Exercise objective → Go through the records below and count every line containing "Parkway". Reply with the count alone.

Provided information →
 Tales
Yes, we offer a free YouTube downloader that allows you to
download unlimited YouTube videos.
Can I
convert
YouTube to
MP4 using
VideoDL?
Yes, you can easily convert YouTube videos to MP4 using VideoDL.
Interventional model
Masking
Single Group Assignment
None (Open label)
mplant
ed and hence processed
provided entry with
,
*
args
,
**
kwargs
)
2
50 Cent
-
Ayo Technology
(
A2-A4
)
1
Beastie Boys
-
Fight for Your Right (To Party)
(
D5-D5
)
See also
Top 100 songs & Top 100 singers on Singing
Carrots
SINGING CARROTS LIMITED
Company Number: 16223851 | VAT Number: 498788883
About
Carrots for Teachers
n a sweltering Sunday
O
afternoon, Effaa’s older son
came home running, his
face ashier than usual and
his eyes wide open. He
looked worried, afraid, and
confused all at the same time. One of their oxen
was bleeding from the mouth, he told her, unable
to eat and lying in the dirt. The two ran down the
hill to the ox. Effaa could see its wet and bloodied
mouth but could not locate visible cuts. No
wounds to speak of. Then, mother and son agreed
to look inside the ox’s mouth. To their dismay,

==

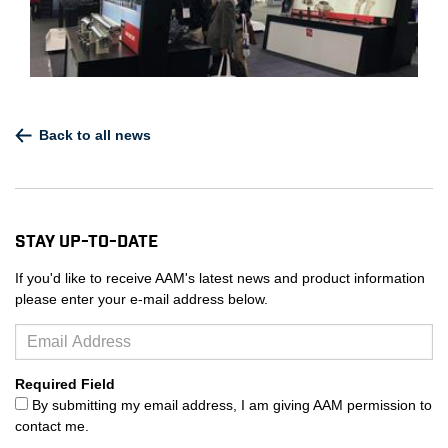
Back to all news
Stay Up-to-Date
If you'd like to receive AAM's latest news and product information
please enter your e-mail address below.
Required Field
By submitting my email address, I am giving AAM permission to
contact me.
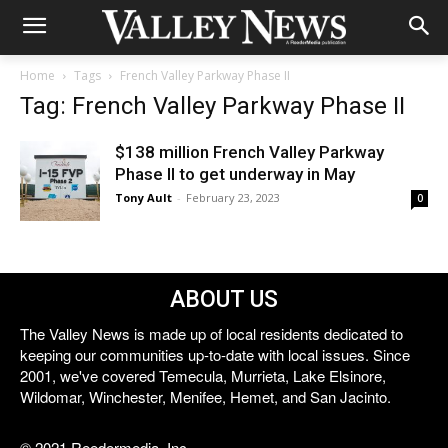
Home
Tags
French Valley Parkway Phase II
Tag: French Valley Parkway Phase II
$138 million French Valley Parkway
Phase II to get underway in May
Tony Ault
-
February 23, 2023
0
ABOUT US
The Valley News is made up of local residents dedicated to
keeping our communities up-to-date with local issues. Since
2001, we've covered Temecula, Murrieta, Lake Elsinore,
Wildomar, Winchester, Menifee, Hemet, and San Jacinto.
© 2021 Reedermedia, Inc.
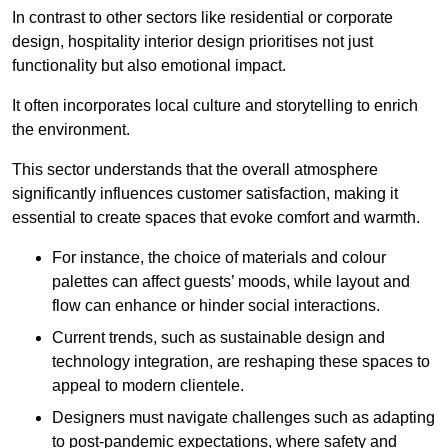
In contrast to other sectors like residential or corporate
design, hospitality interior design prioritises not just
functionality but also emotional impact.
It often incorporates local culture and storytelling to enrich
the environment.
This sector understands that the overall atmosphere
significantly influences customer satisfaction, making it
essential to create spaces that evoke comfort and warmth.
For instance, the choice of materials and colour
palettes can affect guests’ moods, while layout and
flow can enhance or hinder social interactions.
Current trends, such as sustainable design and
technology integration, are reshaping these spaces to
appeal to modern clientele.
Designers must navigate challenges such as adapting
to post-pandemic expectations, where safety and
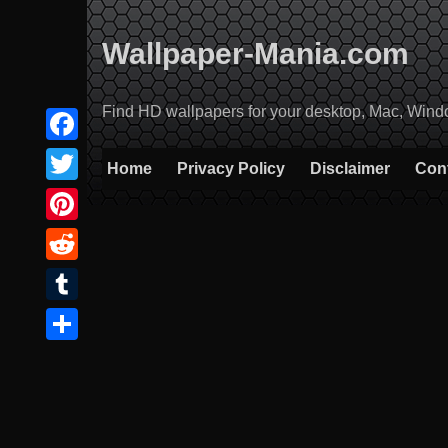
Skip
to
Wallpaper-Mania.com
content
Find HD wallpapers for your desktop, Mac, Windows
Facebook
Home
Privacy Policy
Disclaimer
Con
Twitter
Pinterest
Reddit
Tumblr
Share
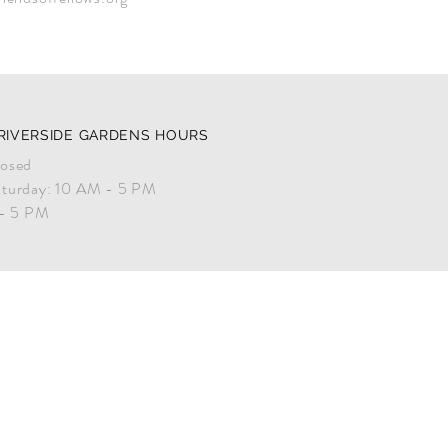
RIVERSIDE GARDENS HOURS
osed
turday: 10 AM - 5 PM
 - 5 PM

The answer → 3